Despite allegations that they were caught on tape accepting cash, four Philadelphia Democratic legislators breezed to reelection Tuesday.

Three of the four implicated in a "sting" investigation had no opposition in the general election. The fourth faced only a candidate from the Green Party.

The four - State Reps. Vanessa L. Brown, Michelle Brownlee, Louise Bishop, and Ronald G. Waters - accepted money in 2010 and 2011 from an undercover operative in a sting investigation run by the state Attorney General's Office, according to sources and investigative documents. The four and their lawyers have either declined to comment or have said they did not do anything wrong.

Brown was the only one with an opponent: Green Party Chairman Glen David. She swamped him, winning by a better than 9-1 ratio. She was also the only one of the group to face opposition in the spring Democratic primary, in which she soundly defeated two opponents.
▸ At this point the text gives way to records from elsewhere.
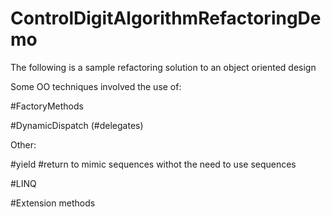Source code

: # ControlDigitAlgorithmRefactoringDemo
The following is a sample refactoring solution to an object oriented design

Some OO techniques involved the use of:

#FactoryMethods

#DynamicDispatch (#delegates)



Other:

#yield #return to mimic sequences withot the need to use sequences

#LINQ

#Extension methods
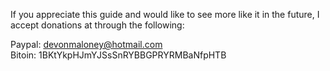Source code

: If you appreciate this guide and would like to see more like it in the future, I accept donations at through the following:

Paypal: devonmaloney@hotmail.com    
Bitoin: 1BKtYkpHJmYJSsSnRYBBGPRYRMBaNfpHTB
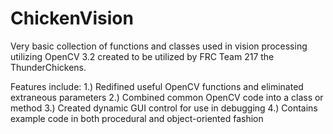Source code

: # ChickenVision
Very basic collection of functions and classes used in vision processing utilizing OpenCV 3.2 created to be utilized by FRC Team 217 the ThunderChickens. 

Features include: 
1.) Redifined useful OpenCV functions and eliminated extraneous parameters
2.) Combined common OpenCV code into a class or method 
3.) Created dynamic GUI control for use in debugging 
4.) Contains example code in both procedural and object-oriented fashion
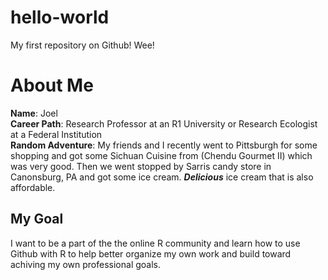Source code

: # hello-world
My first repository on Github! Wee!
# About Me
**Name**: Joel\
**Career Path**: Research Professor at an R1 University or Research Ecologist at a Federal Institution\
**Random Adventure**: My friends and I recently went to Pittsburgh for some shopping and got some Sichuan Cuisine from (Chendu Gourmet II) which was very good. Then we went stopped by Sarris candy store in Canonsburg, PA and got some ice cream. ***Delicious*** ice cream that is also affordable.

## My Goal
I want to be a part of the the online R community and learn how to use Github with R to help better organize my own work and build toward achiving my own professional goals.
The probe was inherited by Attorney General Kathleen G. Kane, who shut it down last year as poorly managed.

After The Inquirer broke the news of Kane's decision earlier this year, Philadelphia District Attorney Seth Williams reopened the case.

Last month, he brought bribery and conflict of interest charges against former Traffic Court Judge Thomasine Tynes, the fifth Democrat implicated in the sting. Prosecutors say Tynes accepted a $2,000 Tiffany bracelet from a lobbyist who was seeking a contract from the court.

The lobbyist, Tyron B. Ali, was working undercover for law enforcement officials and taped Tynes as she accepted the gift, prosecutors say. Through her lawyer, Tynes has said she did nothing wrong.